This question came in on one of the forums on the Realtime VoIP Community. I'm going to share it and my reponse here as well as there to get the most exposure.

Help! I am trying to do satellite Internet, but have whave I have been told is the ping rate for most satellite companies is 400-600 ms. Also my VoIP service (www.myphone.com) says they have customers who use satellite Internet. But they also say the ping rate needs to be 200 ms or less for best VoIP performance. I am waiting for an answer from them on what satellite company works. Does anyone have success with a satellite Internet company? I will wait for a reply.

This is both an easy question and a difficult one because your mileage may vary based on factors no provider can guarantee.

The ping rate referred to is the delay in delivering packets across the connection. If you're getting a 400-600 millisecond response, your satellite provider may only be giving you half the story. Geostationary satellites orbit at around 23,00 miles altitude. Typical ping responses on satellite connections, in my experience, range in the 1200-1500 ms time. They may be giving you one-way delay.

(Data items)
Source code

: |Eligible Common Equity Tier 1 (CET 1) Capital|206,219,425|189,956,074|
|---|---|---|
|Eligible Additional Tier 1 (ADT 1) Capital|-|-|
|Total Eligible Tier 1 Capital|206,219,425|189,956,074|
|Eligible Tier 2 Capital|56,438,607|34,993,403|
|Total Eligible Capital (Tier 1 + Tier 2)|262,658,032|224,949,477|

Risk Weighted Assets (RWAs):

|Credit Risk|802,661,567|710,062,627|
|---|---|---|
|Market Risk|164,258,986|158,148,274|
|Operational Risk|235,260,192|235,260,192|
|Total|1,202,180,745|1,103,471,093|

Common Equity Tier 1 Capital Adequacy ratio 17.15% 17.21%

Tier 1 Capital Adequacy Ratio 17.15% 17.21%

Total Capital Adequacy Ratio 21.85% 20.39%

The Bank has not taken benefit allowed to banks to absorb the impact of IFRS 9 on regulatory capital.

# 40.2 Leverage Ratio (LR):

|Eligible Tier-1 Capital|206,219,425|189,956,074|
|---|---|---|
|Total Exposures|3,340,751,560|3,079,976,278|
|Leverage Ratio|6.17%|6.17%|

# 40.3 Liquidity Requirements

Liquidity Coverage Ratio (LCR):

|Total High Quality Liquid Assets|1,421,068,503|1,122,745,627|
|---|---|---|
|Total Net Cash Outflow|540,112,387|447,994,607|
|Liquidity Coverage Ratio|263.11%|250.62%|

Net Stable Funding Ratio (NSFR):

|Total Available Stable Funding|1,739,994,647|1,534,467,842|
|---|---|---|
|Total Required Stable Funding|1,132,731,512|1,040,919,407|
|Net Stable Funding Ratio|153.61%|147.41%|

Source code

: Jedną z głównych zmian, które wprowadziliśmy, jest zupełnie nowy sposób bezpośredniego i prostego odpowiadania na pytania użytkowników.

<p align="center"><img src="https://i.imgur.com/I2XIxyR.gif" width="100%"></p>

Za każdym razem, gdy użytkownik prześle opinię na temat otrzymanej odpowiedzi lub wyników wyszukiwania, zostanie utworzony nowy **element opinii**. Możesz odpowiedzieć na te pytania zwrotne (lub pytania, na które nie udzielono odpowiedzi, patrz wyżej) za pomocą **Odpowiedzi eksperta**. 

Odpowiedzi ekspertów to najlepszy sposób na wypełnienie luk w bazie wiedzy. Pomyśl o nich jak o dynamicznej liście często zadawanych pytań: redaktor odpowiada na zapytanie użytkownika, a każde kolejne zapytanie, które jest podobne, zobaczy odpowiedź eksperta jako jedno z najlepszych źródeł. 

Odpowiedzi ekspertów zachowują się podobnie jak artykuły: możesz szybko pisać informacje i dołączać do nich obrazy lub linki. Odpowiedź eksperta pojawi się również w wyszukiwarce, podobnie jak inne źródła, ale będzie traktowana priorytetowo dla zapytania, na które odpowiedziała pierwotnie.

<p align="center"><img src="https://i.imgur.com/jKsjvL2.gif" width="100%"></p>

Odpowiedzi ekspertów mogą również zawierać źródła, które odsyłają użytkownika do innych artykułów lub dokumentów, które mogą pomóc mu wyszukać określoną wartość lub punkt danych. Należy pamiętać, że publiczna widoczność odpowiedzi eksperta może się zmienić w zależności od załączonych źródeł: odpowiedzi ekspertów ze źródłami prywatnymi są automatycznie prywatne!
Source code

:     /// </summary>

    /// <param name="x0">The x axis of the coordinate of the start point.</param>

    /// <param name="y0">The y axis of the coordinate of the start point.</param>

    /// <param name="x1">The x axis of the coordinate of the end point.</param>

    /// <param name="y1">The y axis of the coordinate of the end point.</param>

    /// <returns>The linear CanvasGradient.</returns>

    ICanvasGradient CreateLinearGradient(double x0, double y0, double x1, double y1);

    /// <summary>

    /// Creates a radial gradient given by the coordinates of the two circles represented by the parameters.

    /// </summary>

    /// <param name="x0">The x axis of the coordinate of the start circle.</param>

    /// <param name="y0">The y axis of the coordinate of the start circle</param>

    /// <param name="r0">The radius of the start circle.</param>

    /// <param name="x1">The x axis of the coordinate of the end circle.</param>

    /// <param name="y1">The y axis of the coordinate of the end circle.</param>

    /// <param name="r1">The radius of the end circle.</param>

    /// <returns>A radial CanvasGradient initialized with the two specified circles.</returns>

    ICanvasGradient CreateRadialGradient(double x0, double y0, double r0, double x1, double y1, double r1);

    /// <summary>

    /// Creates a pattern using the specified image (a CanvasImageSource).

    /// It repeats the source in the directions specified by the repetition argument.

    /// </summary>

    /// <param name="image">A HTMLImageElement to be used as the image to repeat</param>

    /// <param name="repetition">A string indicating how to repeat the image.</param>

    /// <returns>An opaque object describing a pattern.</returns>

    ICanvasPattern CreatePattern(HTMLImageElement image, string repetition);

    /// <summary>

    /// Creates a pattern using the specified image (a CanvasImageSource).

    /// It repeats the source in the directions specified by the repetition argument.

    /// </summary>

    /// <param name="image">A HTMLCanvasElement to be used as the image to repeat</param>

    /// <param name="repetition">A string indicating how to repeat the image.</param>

◆ Parts of the exercise ◆
1. List each distinct millisecond value or range that the text on satellite internet and VoIP gives for ping or response time.
2. Return the part of the records that runs from their start through the line containing "Za każdym razem, gdy", both ends included, copied line for line.

◆ Problem solutions ◆
1.
400-600 ms
200 ms
1200-1500 ms

2.
Source code

: |Eligible Common Equity Tier 1 (CET 1) Capital|206,219,425|189,956,074|
|---|---|---|
|Eligible Additional Tier 1 (ADT 1) Capital|-|-|
|Total Eligible Tier 1 Capital|206,219,425|189,956,074|
|Eligible Tier 2 Capital|56,438,607|34,993,403|
|Total Eligible Capital (Tier 1 + Tier 2)|262,658,032|224,949,477|

Risk Weighted Assets (RWAs):

|Credit Risk|802,661,567|710,062,627|
|---|---|---|
|Market Risk|164,258,986|158,148,274|
|Operational Risk|235,260,192|235,260,192|
|Total|1,202,180,745|1,103,471,093|

Common Equity Tier 1 Capital Adequacy ratio 17.15% 17.21%

Tier 1 Capital Adequacy Ratio 17.15% 17.21%

Total Capital Adequacy Ratio 21.85% 20.39%

The Bank has not taken benefit allowed to banks to absorb the impact of IFRS 9 on regulatory capital.

# 40.2 Leverage Ratio (LR):

|Eligible Tier-1 Capital|206,219,425|189,956,074|
|---|---|---|
|Total Exposures|3,340,751,560|3,079,976,278|
|Leverage Ratio|6.17%|6.17%|

# 40.3 Liquidity Requirements

Liquidity Coverage Ratio (LCR):

|Total High Quality Liquid Assets|1,421,068,503|1,122,745,627|
|---|---|---|
|Total Net Cash Outflow|540,112,387|447,994,607|
|Liquidity Coverage Ratio|263.11%|250.62%|

Net Stable Funding Ratio (NSFR):

|Total Available Stable Funding|1,739,994,647|1,534,467,842|
|---|---|---|
|Total Required Stable Funding|1,132,731,512|1,040,919,407|
|Net Stable Funding Ratio|153.61%|147.41%|

Source code

: Jedną z głównych zmian, które wprowadziliśmy, jest zupełnie nowy sposób bezpośredniego i prostego odpowiadania na pytania użytkowników.

<p align="center"><img src="https://i.imgur.com/I2XIxyR.gif" width="100%"></p>

Za każdym razem, gdy użytkownik prześle opinię na temat otrzymanej odpowiedzi lub wyników wyszukiwania, zostanie utworzony nowy **element opinii**. Możesz odpowiedzieć na te pytania zwrotne (lub pytania, na które nie udzielono odpowiedzi, patrz wyżej) za pomocą **Odpowiedzi eksperta**. 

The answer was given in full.